New Bill aims to protect plant knowledge of communities

19 August 2002
By Erina Botha

IT IS a well known fact that since the arrival of colonial settlers in southern Africa, South Africa's indigenous plant material has been taken to First World countries where it has been – and continues to be – propagated and commercially exploited with inadequate compensation to SA.

According to UCT environmental lawyer and lecturer, Professor Jan Glazewski, one of the most common examples is Pelargonium (geranium, as it is popularly known), which now widely adorn the flower boxes of European homes. Other well known endemic species are Clivias, Freesias and Gladioli.

Glazewski and UCT law faculty researcher Emma Witbooi, in collaboration with botanists, horticulturists and biotechnologists, are pooling their research efforts to address the challenges of adequate legal protection via recent contributions to the Draft Biodiversity Bill of the Department of Environment Affairs.

The Bill is being compiled in response to South Africa's adoption of the 1992 UN Convention on Biodiversity, the main objectives of which are the conservation and sustainable use of biodiversity and the "fair and equitable sharing of benefits" arising from the exploitation thereof.

Useful information for the drafting of the Bill was also obtained from a National Research Foundation (NRF ) funded study by Witbooi in 2000 titled: 'Biodiversity and the law: Legal issues arising from the implementation of the Convention on Biological Diversity into South African law'.

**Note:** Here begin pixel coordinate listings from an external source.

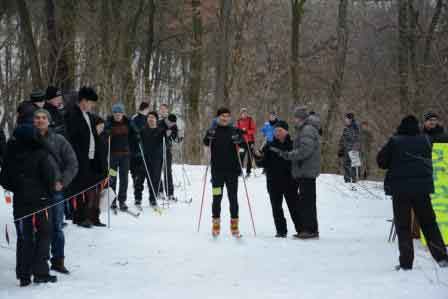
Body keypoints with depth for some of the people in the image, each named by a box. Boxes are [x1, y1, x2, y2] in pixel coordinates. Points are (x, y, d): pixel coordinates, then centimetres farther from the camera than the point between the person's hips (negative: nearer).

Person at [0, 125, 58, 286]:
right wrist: (50, 191, 5)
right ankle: (41, 272, 3)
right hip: (41, 201, -4)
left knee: (24, 238, 11)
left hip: (20, 202, 4)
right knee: (43, 236, 7)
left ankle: (24, 275, 10)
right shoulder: (42, 155, -12)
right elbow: (51, 176, -13)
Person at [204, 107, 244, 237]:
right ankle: (216, 224, 9)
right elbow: (206, 143, -10)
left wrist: (239, 140, -25)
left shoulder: (234, 131, 5)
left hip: (232, 169, 1)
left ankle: (234, 224, 11)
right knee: (217, 197, 1)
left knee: (233, 198, 4)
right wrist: (209, 137, -30)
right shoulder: (212, 131, 4)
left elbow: (243, 144, -4)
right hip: (217, 170, -1)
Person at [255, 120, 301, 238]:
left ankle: (301, 230, 9)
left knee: (294, 206, 2)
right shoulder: (269, 146, 5)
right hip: (274, 183, 2)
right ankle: (281, 231, 11)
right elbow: (263, 164, 4)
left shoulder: (292, 145, 1)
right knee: (276, 207, 4)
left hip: (290, 182, -2)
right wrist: (258, 157, -16)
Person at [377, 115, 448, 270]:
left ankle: (406, 262, -1)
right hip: (422, 187, 3)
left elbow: (381, 161, -1)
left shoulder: (394, 141, -8)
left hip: (400, 189, -2)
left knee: (403, 226, 3)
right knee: (428, 223, 13)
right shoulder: (424, 140, 2)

One chapter of the Draft Bill aims to regulate the phenomenon of "bioprospecting" (the search for wild species, genes and their products with actual and potential use to humans) by introducing legal mechanisms to both regulate the exportation of flora and fauna, as well as the exploitation of associated indigenous knowledge.

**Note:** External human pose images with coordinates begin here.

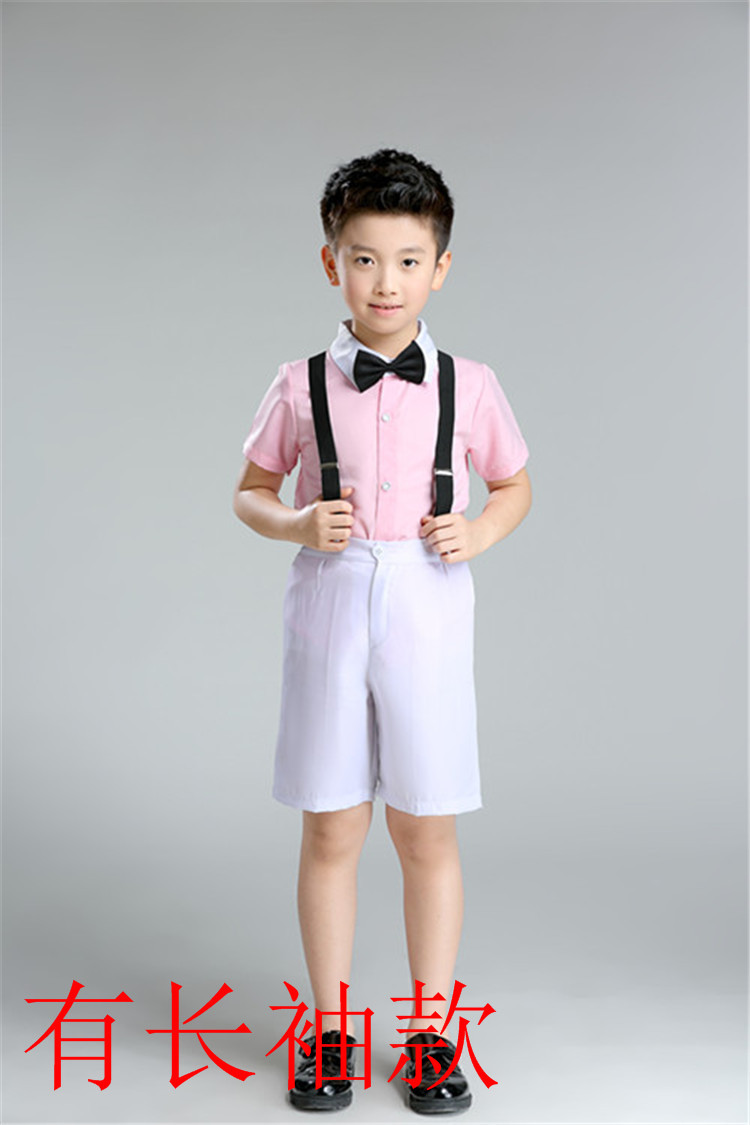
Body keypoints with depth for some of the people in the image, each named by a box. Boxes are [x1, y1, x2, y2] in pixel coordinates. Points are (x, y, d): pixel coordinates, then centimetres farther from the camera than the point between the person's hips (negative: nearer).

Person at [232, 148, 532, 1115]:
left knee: (426, 831, 7)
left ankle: (430, 1034, 22)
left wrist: (480, 533, -5)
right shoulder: (301, 387, 0)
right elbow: (249, 492, 11)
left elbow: (515, 486, 15)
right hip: (330, 604, 0)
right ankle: (329, 1031, 23)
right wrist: (294, 524, -10)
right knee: (330, 830, 7)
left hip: (427, 609, 0)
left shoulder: (467, 386, 1)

As part of their submissions to the Draft Biodiversity Bill, the UCT team is examining orthodox intellectual property instruments, such as patent law, as well as alternative legal mechanisms, such as benefit sharing agreements, in an attempt to meet Third World needs.

Glazewski says that valuable lessons have also been learnt from a research and licence agreement entered into between the National Botanical Institute of South Africa (NBI) and USA company Ball Horticulture, in August 1999.

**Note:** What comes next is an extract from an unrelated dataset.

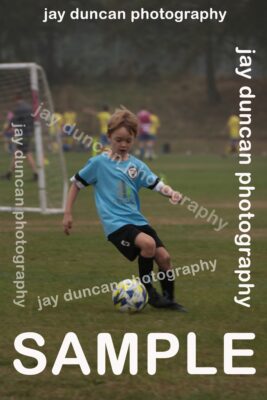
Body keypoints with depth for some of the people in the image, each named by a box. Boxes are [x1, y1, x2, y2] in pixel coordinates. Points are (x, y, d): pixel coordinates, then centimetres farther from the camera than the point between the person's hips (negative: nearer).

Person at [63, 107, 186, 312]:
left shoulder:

In terms of the five-year agreement, Ball gets access to "25 plant items" of indigenous plant material at any one time. Exactly what Ball gains access to is subject to a complex legal definition. In 2001, a press furore erupted in which it was alleged that South Africa's plant heritage had been sold without adequate and on-going gain to South Africa.

The chairman of the board of the NBI appointed a task team to investigate the agreement, headed by Glazewski as the legal expert, working alongside horticulturists and scientists.

The team found that while the press reports were exaggerated, it could be argued that there were insufficient non-monetary benefits from the agreement. Negotiations with Ball were subsequently re-opened and the initial agreement seems likely to be amended soon to make it more beneficial for SA.